Provided text
%%

Q2: What is the difference between using `fp16=True` in `TrainingArguments`, versus using `torch_dtype=torch.float16` when loading the pretrained AST model?

A2:
`fp16=True` in `TrainingArguments`:

- **Scope**: This setting affects the training process itself, including forward and backward passes, optimizer updates, and gradient calculations.
- **Functionality**: It enables Automatic Mixed Precision (AMP), a technique that leverages both float16 (for faster computations) and float32 (for maintaining numerical stability) during training.
- **Benefits**:
  - Speed: Training becomes significantly faster due to reduced memory usage and faster computations with float16.
  - Memory: Lower memory footprint allows for larger batch sizes and training of larger models.
- **How it works**: AMP automatically decides when to use float16 or float32 based on the operations being performed, minimizing the risk of numerical instability.

`torch_dtype=torch.float16` when loading the model:

- **Scope**: This setting primarily affects the model's weights and biases.
- **Functionality**: It loads the model with weights and biases in float16 (half-precision) format.
- **Benefits**:
  - Memory: Reduces the model's memory footprint, enabling it to fit on devices with limited memory.
  - **Inference Speed**: Can potentially speed up inference (making predictions) due to faster computations with float16.
- **Considerations**: It's important to note that if the input data is not also in float16, the model will need to perform type conversions, which can introduce some overhead.

**Key Differences and Interactions**:

1. Focus: `fp16=True` focuses on the training process, while `torch_dtype=torch.float16` focuses on the model's data type.
2. AMP: `fp16=True` leverages AMP for a more nuanced and robust approach to mixed-precision training, while `torch_dtype=torch.float16` simply loads the model in float16.
3. Interaction: For optimal performance and consistency when using `fp16=True` in training, it's generally recommended to also load the model with `torch_dtype=torch.float16`. This ensures that the model's weights, biases, and inputs are all in the same data type, minimizing type conversions during training.

%%

Work instruction 1
Which labels head the numbered points under "Key Differences and Interactions" in the passage on fp16 settings?
Work instruction 2
Quote the stretch of the passage on fp16 settings from "- **Scope**: This setting primarily" through "to faster computations with float16.", word for word.

Provided information

%%

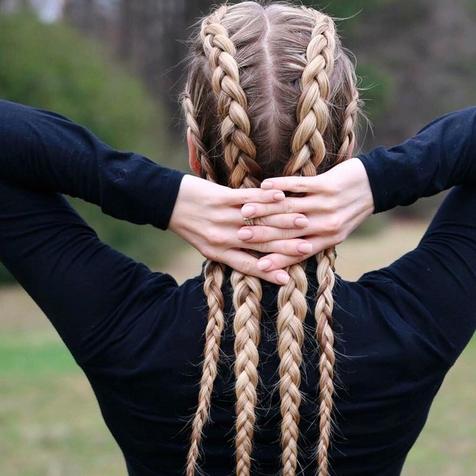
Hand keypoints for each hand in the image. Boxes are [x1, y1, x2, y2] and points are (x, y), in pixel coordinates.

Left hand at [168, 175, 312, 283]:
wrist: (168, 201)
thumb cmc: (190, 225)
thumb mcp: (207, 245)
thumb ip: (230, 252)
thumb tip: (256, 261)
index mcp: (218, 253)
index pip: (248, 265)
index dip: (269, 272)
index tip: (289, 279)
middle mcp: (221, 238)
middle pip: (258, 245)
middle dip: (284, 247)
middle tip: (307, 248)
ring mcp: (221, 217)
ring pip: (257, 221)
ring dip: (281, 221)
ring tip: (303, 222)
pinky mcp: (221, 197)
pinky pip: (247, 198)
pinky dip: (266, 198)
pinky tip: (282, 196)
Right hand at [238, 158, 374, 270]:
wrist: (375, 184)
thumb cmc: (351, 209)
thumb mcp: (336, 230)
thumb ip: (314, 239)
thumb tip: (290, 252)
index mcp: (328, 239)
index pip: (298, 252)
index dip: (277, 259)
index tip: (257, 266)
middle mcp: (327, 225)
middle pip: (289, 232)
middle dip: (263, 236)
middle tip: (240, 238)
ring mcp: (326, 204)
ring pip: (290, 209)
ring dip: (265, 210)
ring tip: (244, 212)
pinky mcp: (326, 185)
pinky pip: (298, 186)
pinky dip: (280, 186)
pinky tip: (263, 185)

%%
%%

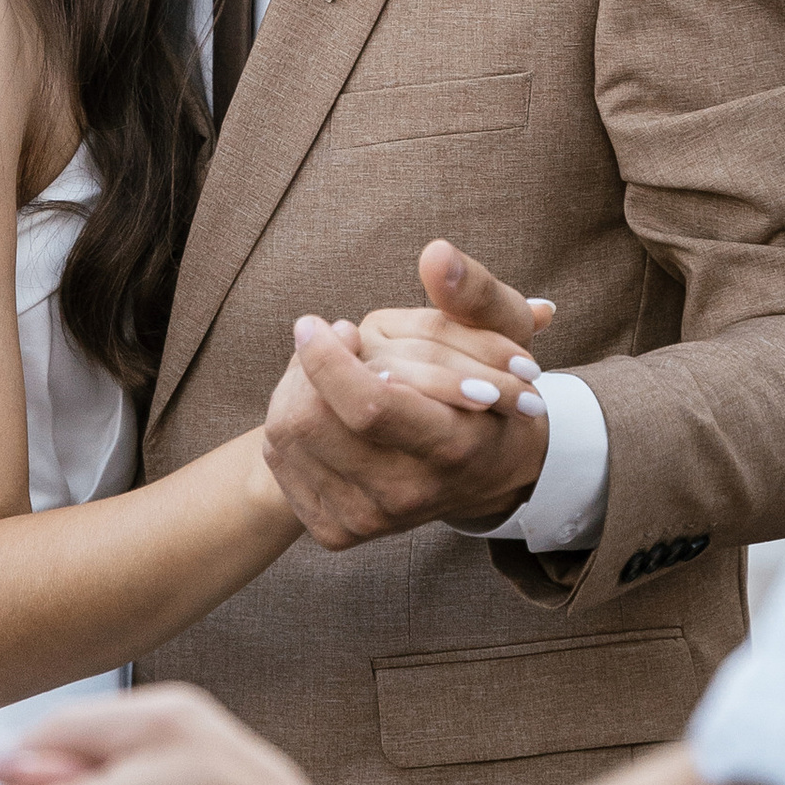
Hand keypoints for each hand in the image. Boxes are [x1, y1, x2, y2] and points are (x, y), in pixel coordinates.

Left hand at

%%
%%

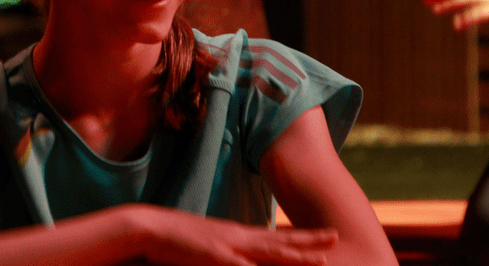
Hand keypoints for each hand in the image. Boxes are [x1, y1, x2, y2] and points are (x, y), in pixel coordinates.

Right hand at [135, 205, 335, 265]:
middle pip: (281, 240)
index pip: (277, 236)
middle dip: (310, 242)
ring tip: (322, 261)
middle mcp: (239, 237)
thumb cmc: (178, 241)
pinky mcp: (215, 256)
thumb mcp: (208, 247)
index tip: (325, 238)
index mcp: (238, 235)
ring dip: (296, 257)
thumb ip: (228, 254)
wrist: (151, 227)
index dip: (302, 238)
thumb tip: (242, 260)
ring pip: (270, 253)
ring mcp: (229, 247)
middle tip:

%%

Answer 1
Focus, AMP, Interaction

Answer 2
- **Scope**: This setting primarily affects the model's weights and biases.
- **Functionality**: It loads the model with weights and biases in float16 (half-precision) format.
- **Benefits**:
  - Memory: Reduces the model's memory footprint, enabling it to fit on devices with limited memory.
  - **Inference Speed**: Can potentially speed up inference (making predictions) due to faster computations with float16.